BRIEF>
Once the line containing "5: (55, 247, 5.27)" is found in the entries below, restate it and each following line word for word, stopping after the line containing "18: (18, 296, 6.76)".

***** DATASET RECORDS

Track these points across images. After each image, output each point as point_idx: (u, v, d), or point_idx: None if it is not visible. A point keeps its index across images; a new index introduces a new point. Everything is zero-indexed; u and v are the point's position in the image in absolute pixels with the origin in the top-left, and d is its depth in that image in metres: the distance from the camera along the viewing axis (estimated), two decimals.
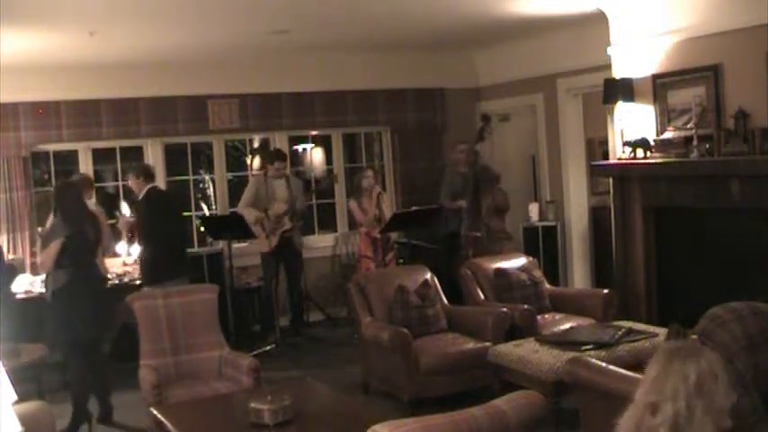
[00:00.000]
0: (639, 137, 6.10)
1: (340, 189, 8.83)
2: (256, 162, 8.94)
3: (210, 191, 9.76)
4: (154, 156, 8.07)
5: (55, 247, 5.27)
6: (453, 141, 8.51)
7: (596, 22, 6.64)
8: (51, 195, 5.67)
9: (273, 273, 7.73)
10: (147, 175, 6.82)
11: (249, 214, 7.49)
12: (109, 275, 6.61)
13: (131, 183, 6.85)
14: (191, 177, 8.46)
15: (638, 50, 6.24)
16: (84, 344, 5.45)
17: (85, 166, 7.83)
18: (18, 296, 6.76)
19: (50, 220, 5.61)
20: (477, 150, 7.80)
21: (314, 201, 8.36)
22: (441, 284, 6.23)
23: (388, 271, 6.69)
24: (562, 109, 8.11)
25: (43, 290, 6.85)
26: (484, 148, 7.97)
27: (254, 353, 6.42)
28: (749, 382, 2.73)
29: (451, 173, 8.21)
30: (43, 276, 7.00)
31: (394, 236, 7.95)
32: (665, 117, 6.05)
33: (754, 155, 5.21)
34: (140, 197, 6.75)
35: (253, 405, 3.81)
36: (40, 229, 6.81)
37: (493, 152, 9.20)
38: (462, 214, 7.80)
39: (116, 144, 8.03)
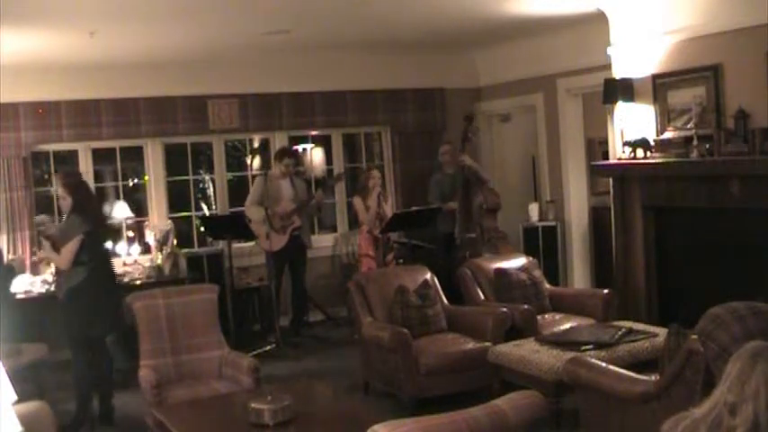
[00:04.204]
0: (639, 137, 6.10)
1: (340, 189, 8.83)
2: (256, 162, 8.93)
3: (210, 191, 9.76)
4: (154, 156, 8.08)
5: (74, 244, 5.21)
6: (443, 142, 8.45)
7: (596, 22, 6.64)
8: (66, 191, 5.37)
9: (279, 272, 7.68)
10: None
11: (256, 212, 7.46)
12: None
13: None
14: (191, 177, 8.45)
15: (638, 50, 6.23)
16: (94, 342, 5.43)
17: (85, 166, 7.82)
18: (18, 296, 6.77)
19: (66, 218, 5.46)
20: (463, 162, 7.62)
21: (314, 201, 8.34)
22: (440, 284, 6.23)
23: (388, 271, 6.68)
24: (562, 109, 8.10)
25: (43, 290, 6.88)
26: (472, 150, 7.87)
27: (254, 353, 6.42)
28: None
29: (439, 174, 8.17)
30: (45, 276, 7.04)
31: (394, 236, 7.94)
32: (665, 117, 6.05)
33: (754, 155, 5.21)
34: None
35: (253, 405, 3.81)
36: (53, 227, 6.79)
37: (493, 152, 9.21)
38: (455, 215, 7.77)
39: (116, 144, 8.02)
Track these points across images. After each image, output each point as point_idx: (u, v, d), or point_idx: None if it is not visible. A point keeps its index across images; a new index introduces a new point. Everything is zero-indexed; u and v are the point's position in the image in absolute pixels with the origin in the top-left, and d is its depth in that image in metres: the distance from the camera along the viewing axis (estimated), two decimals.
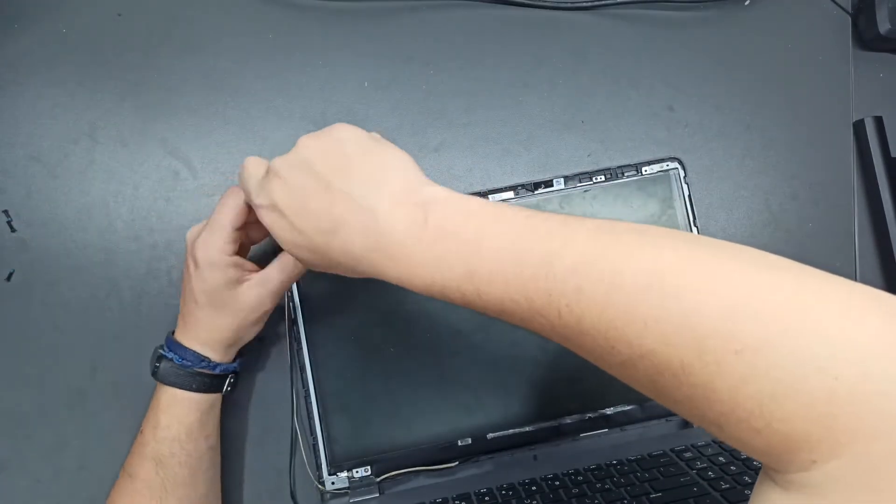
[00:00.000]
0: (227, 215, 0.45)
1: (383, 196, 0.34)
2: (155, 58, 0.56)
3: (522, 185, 0.55)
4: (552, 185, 0.55)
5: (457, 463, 0.53)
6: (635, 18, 0.59)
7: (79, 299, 0.54)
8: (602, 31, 0.59)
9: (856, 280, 0.57)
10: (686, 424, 0.54)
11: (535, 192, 0.55)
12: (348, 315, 0.53)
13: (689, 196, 0.55)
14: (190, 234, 0.48)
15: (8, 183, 0.55)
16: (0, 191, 0.55)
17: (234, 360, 0.50)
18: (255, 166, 0.41)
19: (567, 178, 0.55)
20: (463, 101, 0.57)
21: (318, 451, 0.52)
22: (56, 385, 0.53)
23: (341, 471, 0.52)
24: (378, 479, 0.52)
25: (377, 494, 0.52)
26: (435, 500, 0.48)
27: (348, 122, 0.56)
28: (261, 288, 0.47)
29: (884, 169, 0.57)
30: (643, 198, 0.55)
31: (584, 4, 0.58)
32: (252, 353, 0.54)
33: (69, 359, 0.54)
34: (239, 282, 0.46)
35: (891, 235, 0.56)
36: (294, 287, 0.53)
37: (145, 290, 0.54)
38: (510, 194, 0.55)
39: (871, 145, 0.57)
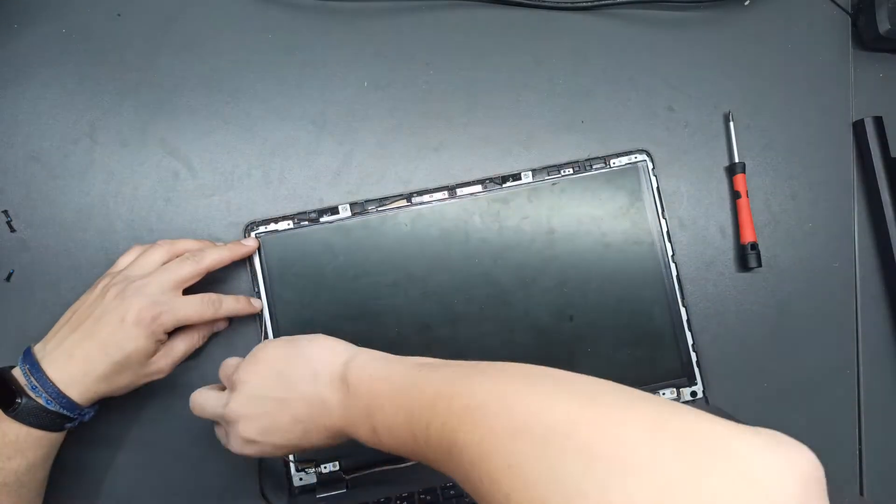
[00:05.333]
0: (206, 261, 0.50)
1: (320, 384, 0.40)
2: (155, 58, 0.56)
3: (491, 179, 0.56)
4: (520, 178, 0.55)
5: None
6: (635, 18, 0.59)
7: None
8: (602, 31, 0.59)
9: (855, 281, 0.57)
10: None
11: (504, 186, 0.55)
12: (317, 309, 0.53)
13: (658, 188, 0.56)
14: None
15: (8, 183, 0.55)
16: (0, 191, 0.55)
17: (93, 405, 0.48)
18: (217, 430, 0.46)
19: (535, 171, 0.56)
20: (463, 101, 0.57)
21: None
22: None
23: (309, 467, 0.52)
24: (347, 477, 0.52)
25: (345, 490, 0.52)
26: (401, 495, 0.49)
27: (348, 121, 0.57)
28: (166, 359, 0.50)
29: (883, 169, 0.57)
30: (611, 190, 0.55)
31: (584, 4, 0.58)
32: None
33: None
34: (156, 351, 0.49)
35: (891, 235, 0.56)
36: (261, 281, 0.53)
37: None
38: (478, 188, 0.55)
39: (870, 145, 0.57)
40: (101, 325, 0.47)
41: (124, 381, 0.48)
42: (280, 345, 0.44)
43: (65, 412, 0.46)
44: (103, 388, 0.47)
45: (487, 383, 0.32)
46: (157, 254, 0.50)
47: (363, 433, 0.38)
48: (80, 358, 0.46)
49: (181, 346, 0.51)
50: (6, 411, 0.45)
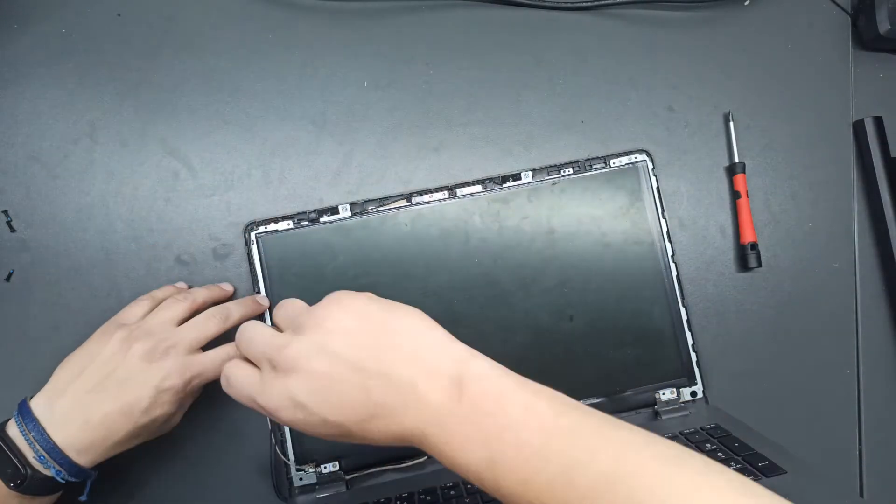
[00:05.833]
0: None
1: (420, 369, 0.32)
2: (155, 58, 0.56)
3: (490, 179, 0.55)
4: (520, 179, 0.55)
5: (425, 458, 0.53)
6: (635, 18, 0.59)
7: (79, 299, 0.54)
8: (602, 31, 0.59)
9: (855, 281, 0.57)
10: (655, 417, 0.54)
11: (504, 186, 0.55)
12: None
13: (658, 188, 0.56)
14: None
15: (8, 183, 0.55)
16: (0, 191, 0.55)
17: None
18: (243, 368, 0.36)
19: (535, 171, 0.55)
20: (463, 101, 0.57)
21: (286, 446, 0.52)
22: None
23: (310, 466, 0.52)
24: (347, 477, 0.52)
25: (345, 490, 0.52)
26: (401, 495, 0.49)
27: (348, 121, 0.56)
28: (181, 413, 0.48)
29: (883, 169, 0.57)
30: (611, 190, 0.55)
31: (584, 4, 0.58)
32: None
33: None
34: (177, 411, 0.47)
35: (891, 235, 0.56)
36: (261, 281, 0.53)
37: (144, 290, 0.54)
38: (478, 188, 0.55)
39: (870, 145, 0.57)
40: (126, 389, 0.43)
41: (138, 441, 0.46)
42: (374, 301, 0.35)
43: (75, 480, 0.43)
44: (116, 451, 0.44)
45: (681, 477, 0.27)
46: (180, 308, 0.48)
47: (465, 459, 0.31)
48: (100, 423, 0.42)
49: (189, 401, 0.49)
50: (7, 485, 0.41)
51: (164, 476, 0.53)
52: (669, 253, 0.55)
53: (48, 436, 0.41)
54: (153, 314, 0.48)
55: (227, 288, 0.53)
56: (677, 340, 0.54)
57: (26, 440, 0.41)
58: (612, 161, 0.56)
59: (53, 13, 0.56)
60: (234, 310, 0.50)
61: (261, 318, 0.53)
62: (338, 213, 0.54)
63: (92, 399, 0.42)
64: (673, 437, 0.49)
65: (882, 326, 0.57)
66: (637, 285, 0.54)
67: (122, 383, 0.43)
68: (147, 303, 0.49)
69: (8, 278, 0.54)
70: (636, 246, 0.54)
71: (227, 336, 0.48)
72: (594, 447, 0.28)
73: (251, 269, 0.54)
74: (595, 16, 0.59)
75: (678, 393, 0.54)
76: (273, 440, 0.53)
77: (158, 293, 0.51)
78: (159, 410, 0.44)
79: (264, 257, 0.53)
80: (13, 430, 0.42)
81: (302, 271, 0.53)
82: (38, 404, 0.43)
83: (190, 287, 0.54)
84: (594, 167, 0.56)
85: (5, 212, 0.55)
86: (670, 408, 0.54)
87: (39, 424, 0.41)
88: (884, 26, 0.57)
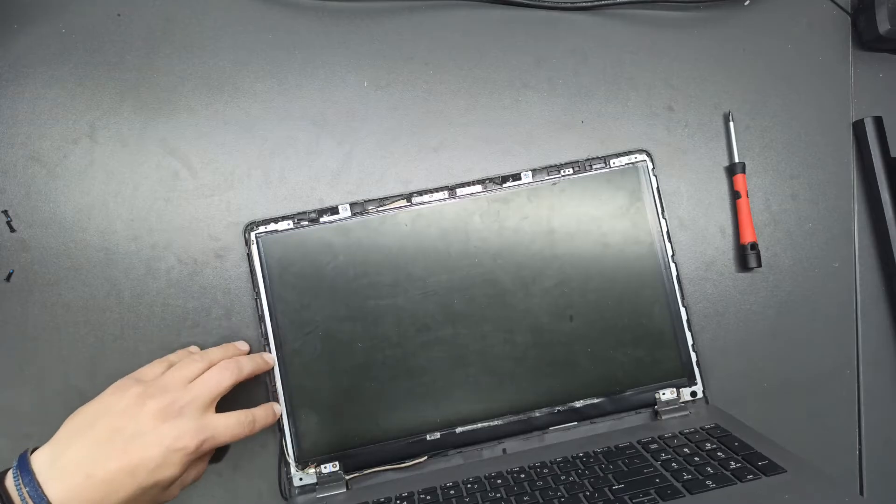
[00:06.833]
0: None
1: None
2: (155, 58, 0.56)
3: (490, 179, 0.55)
4: (520, 179, 0.55)
5: (425, 458, 0.53)
6: (635, 18, 0.59)
7: (79, 299, 0.54)
8: (602, 31, 0.59)
9: (855, 281, 0.57)
10: (655, 417, 0.54)
11: (504, 186, 0.55)
12: (317, 309, 0.53)
13: (658, 188, 0.56)
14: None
15: (8, 183, 0.55)
16: (0, 191, 0.55)
17: None
18: None
19: (535, 171, 0.55)
20: (463, 101, 0.57)
21: (287, 446, 0.52)
22: (56, 385, 0.53)
23: (309, 467, 0.52)
24: (347, 478, 0.52)
25: (344, 490, 0.52)
26: (401, 494, 0.49)
27: (348, 121, 0.56)
28: (181, 485, 0.46)
29: (883, 169, 0.57)
30: (611, 190, 0.55)
31: (584, 4, 0.58)
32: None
33: (69, 359, 0.54)
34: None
35: (890, 235, 0.56)
36: (261, 281, 0.53)
37: (144, 290, 0.54)
38: (478, 188, 0.55)
39: (870, 145, 0.57)
40: (136, 446, 0.42)
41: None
42: None
43: None
44: None
45: None
46: (197, 368, 0.47)
47: None
48: (102, 480, 0.41)
49: (192, 474, 0.48)
50: None
51: None
52: (669, 253, 0.55)
53: (42, 492, 0.40)
54: (170, 372, 0.47)
55: (243, 347, 0.53)
56: (677, 340, 0.54)
57: (20, 495, 0.40)
58: (611, 161, 0.56)
59: (53, 13, 0.56)
60: (246, 364, 0.49)
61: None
62: (338, 213, 0.54)
63: (98, 453, 0.41)
64: (673, 437, 0.49)
65: (882, 326, 0.57)
66: (637, 285, 0.54)
67: (132, 440, 0.42)
68: (165, 364, 0.49)
69: (8, 278, 0.54)
70: (636, 246, 0.54)
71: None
72: None
73: (251, 270, 0.54)
74: (595, 16, 0.59)
75: (678, 393, 0.54)
76: (282, 440, 0.53)
77: (173, 357, 0.50)
78: (166, 472, 0.42)
79: (264, 257, 0.53)
80: (10, 482, 0.41)
81: (302, 271, 0.53)
82: (40, 457, 0.42)
83: (201, 347, 0.54)
84: (594, 167, 0.56)
85: (5, 212, 0.55)
86: (670, 408, 0.54)
87: (35, 480, 0.40)
88: (884, 26, 0.57)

**********

RESULT>
5: (55, 247, 5.27)
6: (453, 141, 8.51)
7: (596, 22, 6.64)
8: (51, 195, 5.67)
9: (273, 273, 7.73)
10: (147, 175, 6.82)
11: (249, 214, 7.49)
12: (109, 275, 6.61)
13: (131, 183, 6.85)
14: (191, 177, 8.46)
15: (638, 50, 6.24)
16: (84, 344, 5.45)
17: (85, 166, 7.83)
18: (18, 296, 6.76)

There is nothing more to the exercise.